Impact on the privacy/utility balance
The fact that the increase in the parameter k results in the enlargement of the modeling space of an avatar can be translated in the following way: the higher the k value, the more the generation of an avatar can take model on an individual different from the original individual, and in the same way, a low k value will preserve similarities with the original individual.
Take the example of a cohort of 50 left-handed individuals and 50 right-handed individuals.
On this dimension, the data will therefore have two clearly defined clusters of 50 individuals each. With a k less than 50, the avatar of a right-handed person will necessarily be right-handed because the neighbors of the original individual are all right-handed. On the other hand, with a k greater than 50, there is a probability that a right-handed individual will become left-handed because some of the neighbors of this individual are left-handed.
There is therefore a positive correlation between the value of k used and the level of privacy of an avatar dataset.

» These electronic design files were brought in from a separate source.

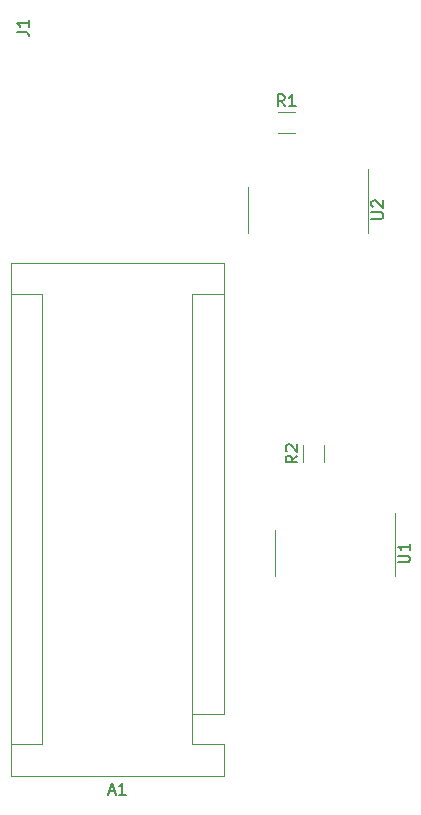
<source format=gbr>
%TF.GenerationSoftware,KiCad,Pcbnew,(6.0.7)*%
%TF.CreationDate,2022-11-27T12:28:35-05:00*%
%TF.ProjectId,double_layer_prototype,646f7562-6c65-45f6-9c61-7965725f7072,rev?*%
%TF.SameCoordinates,Original*%
%TF.FileFunction,Legend,Top*%
%TF.FilePolarity,Positive*%
%FSLAX46Y46*%
G04 Gerber Fmt 4.6, Leading zero omitted, Abs format (unit mm)*
G04 Created by KiCad (PCBNEW (6.0.7)) date 2022-11-27 12:28:35*
%MOMM*%
%LPD*%
G01*
G04 APERTURE LIST*
%ADD10C,0.150000*%
%ADD11C,0.120000*%
G04 APERTURE END LIST*
D10*
%TO.C,U1*%
X83889180Y-131571904D02*
X84698704Y-131571904D01*
X84793942Y-131524285D01*
X84841561Y-131476666D01*
X84889180Y-131381428D01*
X84889180Y-131190952D01*
X84841561Y-131095714D01*
X84793942Y-131048095D01*
X84698704Y-131000476D01*
X83889180Y-131000476D01*
X84889180Y-130000476D02*
X84889180Y-130571904D01*
X84889180Y-130286190D02*
X83889180Y-130286190D01*
X84032038Y-130381428D01*
X84127276Y-130476666D01*
X84174895Y-130571904D01*
%TO.C,R2*%
X75365780Y-122543866D02*
X74889590Y-122877200D01*
X75365780Y-123115295D02*
X74365780Y-123115295D01*
X74365780Y-122734342D01*
X74413400Y-122639104D01*
X74461019Y-122591485D01*
X74556257Y-122543866D01*
X74699114Y-122543866D01*
X74794352Y-122591485D01*
X74841971Y-122639104D01*
X74889590Y-122734342D01*
X74889590Y-123115295D01*
X74461019Y-122162914D02*
X74413400Y-122115295D01*
X74365780Y-122020057D01*
X74365780Y-121781961D01*
X74413400Y-121686723D01*
X74461019Y-121639104D01*
X74556257Y-121591485D01*
X74651495Y-121591485D01*
X74794352Y-121639104D01*
X75365780Y-122210533D01*
X75365780Y-121591485D01*
%TO.C,J1*%
X51631980Y-86667933D02*
X52346266Y-86667933D01*
X52489123Y-86715552D01*
X52584361Y-86810790D01*
X52631980Y-86953647D01*
X52631980Y-87048885D01*
X52631980Y-85667933D02*
X52631980Y-86239361D01*
X52631980Y-85953647D02*
X51631980Y-85953647D01*
X51774838Y-86048885D01*
X51870076Y-86144123D01*
X51917695Y-86239361D01*
%TO.C,R1*%
X74280733Y-92967980D02*
X73947400Y-92491790D01*
X73709304Y-92967980D02*
X73709304Y-91967980D01*
X74090257Y-91967980D01*
X74185495Y-92015600D01*
X74233114Y-92063219D01*
X74280733Y-92158457D01*
X74280733Y-92301314D01*
X74233114Y-92396552D01*
X74185495Y-92444171D01*
X74090257Y-92491790D01*
X73709304Y-92491790D01*
X75233114Y-92967980D02*
X74661685Y-92967980D01*
X74947400Y-92967980D02*
X74947400Y-91967980D01*
X74852161Y-92110838D01*
X74756923Y-92206076D01*
X74661685Y-92253695D01*
%TO.C,U2*%
X81628580Y-102488904D02*
X82438104Y-102488904D01*
X82533342Y-102441285D01*
X82580961Y-102393666D01*
X82628580Y-102298428D01*
X82628580Y-102107952D01*
X82580961Y-102012714D01*
X82533342Y-101965095D01*
X82438104Y-101917476D01*
X81628580Y-101917476D01*
X81723819Y-101488904D02*
X81676200Y-101441285D01*
X81628580Y-101346047D01*
X81628580Y-101107952D01*
X81676200Y-101012714D01*
X81723819Y-100965095D01*
X81819057Y-100917476D01*
X81914295Y-100917476D01*
X82057152Y-100965095D01*
X82628580Y-101536523D01*
X82628580Y-100917476D01*
%TO.C,A1*%
X59397514Y-150966466D02*
X59873704Y-150966466D01*
X59302276Y-151252180D02*
X59635609Y-150252180D01*
X59968942Y-151252180D01*
X60826085Y-151252180D02*
X60254657Y-151252180D01*
X60540371Y-151252180D02*
X60540371Y-150252180D01*
X60445133Y-150395038D01*
X60349895Y-150490276D01*
X60254657Y-150537895D01*
D11*
%TO.C,U1*%
X83596800Y-130810000D02*
X83596800Y-127360000D01*
X83596800Y-130810000D02*
X83596800Y-132760000D01*
X73476800Y-130810000D02*
X73476800Y-128860000D01*
X73476800Y-130810000D02*
X73476800Y-132760000D01*
%TO.C,R2*%
X77643400Y-123104264D02*
X77643400Y-121650136D01*
X75823400Y-123104264D02*
X75823400Y-121650136D01*
%TO.C,R1*%
X73720336Y-95245600D02*
X75174464Y-95245600D01*
X73720336Y-93425600D02*
X75174464Y-93425600D01*
%TO.C,U2*%
X81336200Y-101727000D02*
X81336200Y-98277000D01*
X71216200Y-101727000D02*
X71216200Y-99777000D01*
X81336200Y-101727000D02*
X81336200Y-103677000D01*
X71216200Y-101727000D02*
X71216200Y-103677000D01*
%TO.C,A1*%
X66461800Y-144449800D02*
X66461800Y-146989800D01*
X69131800Y-144449800D02*
X69131800Y-106219800D01*
X53761800Y-146989800D02*
X51091800Y-146989800D01*
X53761800Y-108889800D02*
X51091800Y-108889800D01*
X66461800Y-146989800D02*
X69131800Y-146989800D01*
X66461800Y-108889800D02*
X69131800Y-108889800D01*
X51091800Y-106219800D02*
X51091800Y-149659800D01*
X66461800Y-144449800D02*
X66461800Y-108889800D01*
X66461800Y-144449800D02*
X69131800Y-144449800D01*
X69131800Y-106219800D02*
X51091800Y-106219800D01*
X69131800Y-149659800D02*
X69131800Y-146989800D01*
X53761800Y-146989800D02*
X53761800Y-108889800D01*
X51091800Y-149659800D02*
X69131800Y-149659800D01*
%TD*%
M02*

</source>
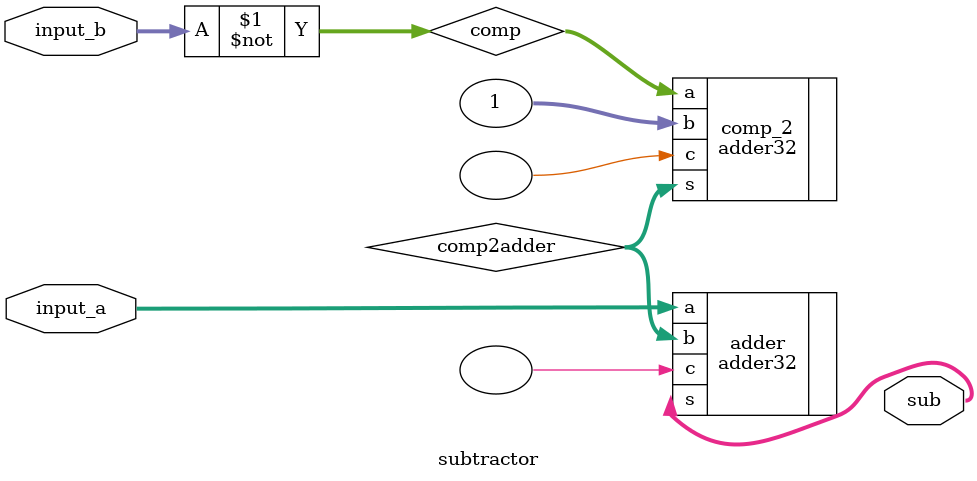
<source format=v>
module subtractor(input_a, input_b, sub);
    input[31:0] input_a, input_b;
    output[31:0] sub;
    wire[31:0] comp;
    wire[31:0] comp2adder;

    adder32 comp_2(
        .a(comp),
        .b(32'h00000001),
        .s(comp2adder),
        .c()
    );

    adder32 adder(
        .a(input_a),
        .b(comp2adder),
        .s(sub),
        .c()
    );

    assign comp = ~input_b;

endmodule
</source>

However, this is not the only impact of this parameter since beyond its influence on privacy, the k parameter also influences the utility, i.e. the preservation of the statistical properties of a data set.
In fact, we have just seen that increasing the parameter k leads to the production of avatar data that is more distant from the original individuals. This also implies a greater refocusing of individuals located on the periphery of a data set (outliers) and therefore a decrease in the conservation of the original variance of the data set.
Let's go back to the example of left- and right-handed people, but this time it's a cohort of 95 right-handers and 5 left-handers. With a k less than 5, a left-handed individual will necessarily give a left-handed avatar as well. On the other hand, as the k increases, the probability that a left-handed individual will generate a left-handed avatar decreases, at the same time decreasing the variance of the data set.
In short, the more k increases: the more privacy increases. And the more k decreases, the more utility is retained.
These two consequences are more fully detailed in our scientific article in the section”Impact of Local Model Size on Avatar Generation” where we evaluate the influence of k on privacy metrics as well as on the maintenance of the outcome of the clinical trial and the observational study.
The interesting effect of this parameter k on our method is the ability to protect unique individuals. The fact that an individual requires at least two neighbors to generate an avatar is a fundamental characteristic of the method. No individual with a unique characteristic can maintain that characteristic once transformed into an avatar.
Take the example of a cohort consisting of 99 right-handers and 1 left-handed. The avatar of the left-handed individual will necessarily be right-handed because the neighbors of this individual are right-handed. This characteristic makes it possible to protect individuals with unique attributes (outliers) in a systematic and agnostic manner.
Conclusion
The advantage of the parameter k is its ability to protect, in a systematic and agnostic manner, unique individuals.
It makes it possible to adjust the utility/privacy balance to the context in which anonymization is used, while maintaining the explainable and provable nature of the method.
The higher the k value, the more the generation of an avatar can take model on an individual different from the original individual, and in the same way, a low k value will preserve similarities with the original individual.